Prime Highlights
- The eurozone ended 2025 with a €12.6 bn goods trade surplus in December, driven by steady export growth.
- Strong exports and improved energy conditions helped maintain the bloc’s sizeable external position throughout the year.
Key Facts
- December exports reached €234 bn, up 3.4% year-on-year, while imports rose 4.2% to €221.3 bn, resulting in a monthly trade surplus.
- For the full year 2025, the eurozone recorded a €164.6 bn trade surplus, with total exports of €2.94 tn and imports of €2.77 tn.
Background
The eurozone ended 2025 on a positive note, posting a €12.6bn surplus in goods trade with the rest of the world in December, as steady export growth highlighted the bloc’s external strength, according to figures from Eurostat.
Exports reached €234bn in December, up 3.4% from a year earlier, while imports rose 4.2% to €221.3bn. Although the monthly surplus fell slightly from December 2024, European exporters maintained strong global demand.
For the full year, the eurozone earned a solid €164.6 bn trade surplus, just below €168.9 bn in 2024. Annual exports rose 2.4% to €2.94 tn, while imports grew 2.7% to €2.77 tn, showing healthy trade and steady external demand. Trade within the euro area also expanded, with intra-bloc exchanges rising 2% to €2.63tn.
Seasonally adjusted data pointed to improving momentum at the end of the year. Exports increased 1.1% in December from November, outpacing the 0.6% rise in imports and lifting the adjusted surplus to €11.6bn.
Sector trends showed a shift in the composition of trade. Surpluses in chemicals, machinery, vehicles, and other manufactured goods fell, but the energy deficit shrank a lot, helping the overall balance.
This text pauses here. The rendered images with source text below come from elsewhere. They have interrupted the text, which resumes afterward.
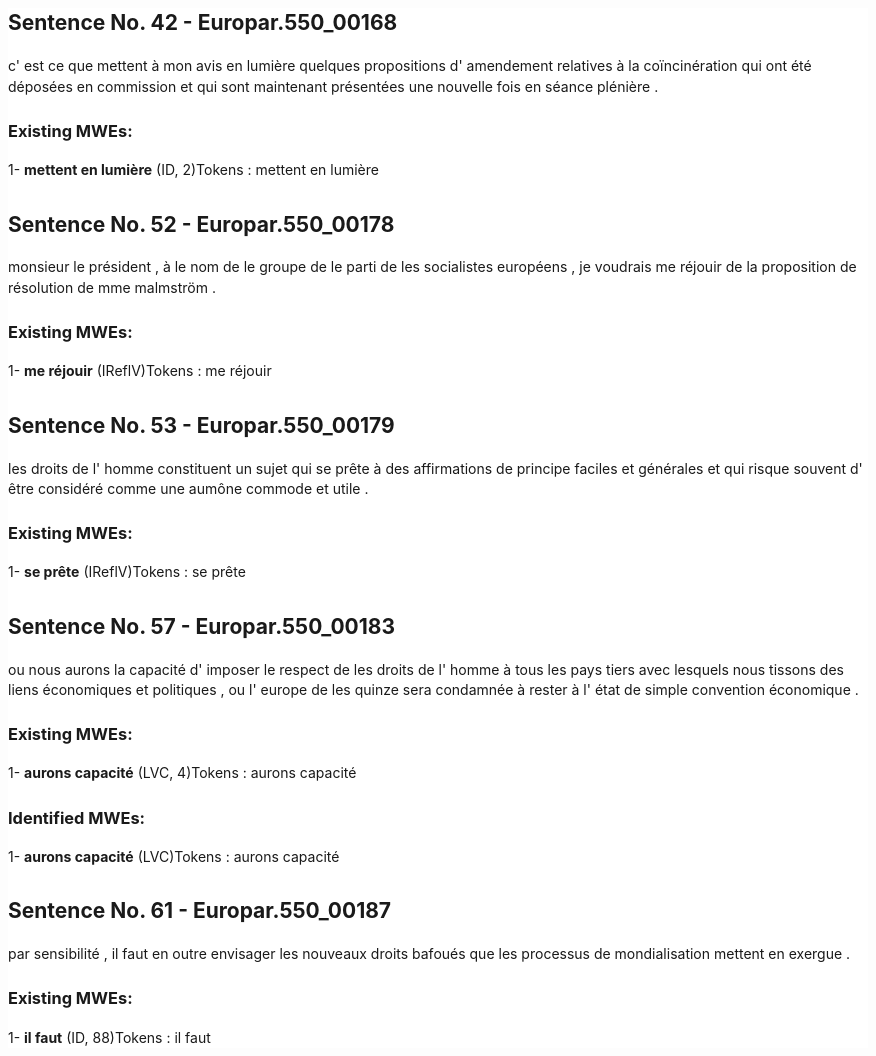 ## Sentence No. 42 - Europar.550_00168
c' est ce que mettent à mon avis en lumière quelques propositions d' amendement relatives à la coïncinération qui ont été déposées en commission et qui sont maintenant présentées une nouvelle fois en séance plénière . 
### Existing MWEs: 
1- **mettent en lumière** (ID, 2)Tokens : 
mettent
en
lumière

## Sentence No. 52 - Europar.550_00178
monsieur le président , à le nom de le groupe de le parti de les socialistes européens , je voudrais me réjouir de la proposition de résolution de mme malmström . 
### Existing MWEs: 
1- **me réjouir** (IReflV)Tokens : 
me
réjouir

## Sentence No. 53 - Europar.550_00179
les droits de l' homme constituent un sujet qui se prête à des affirmations de principe faciles et générales et qui risque souvent d' être considéré comme une aumône commode et utile . 
### Existing MWEs: 
1- **se prête** (IReflV)Tokens : 
se
prête

## Sentence No. 57 - Europar.550_00183
ou nous aurons la capacité d' imposer le respect de les droits de l' homme à tous les pays tiers avec lesquels nous tissons des liens économiques et politiques , ou l' europe de les quinze sera condamnée à rester à l' état de simple convention économique . 
### Existing MWEs: 
1- **aurons capacité** (LVC, 4)Tokens : 
aurons
capacité

### Identified MWEs: 
1- **aurons capacité** (LVC)Tokens : 
aurons
capacité

## Sentence No. 61 - Europar.550_00187
par sensibilité , il faut en outre envisager les nouveaux droits bafoués que les processus de mondialisation mettent en exergue . 
### Existing MWEs: 
1- **il faut** (ID, 88)Tokens : 
il
faut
The European Union maintained strong trade. In December, it had a €12.9 bn surplus, and for the whole of 2025, it had a €133.5 bn surplus, showing that EU businesses are still strong in the world market.
The data signal that the eurozone maintained a stable and sizeable external position through 2025, as strong exports and better energy conditions boosted confidence in the region’s trade.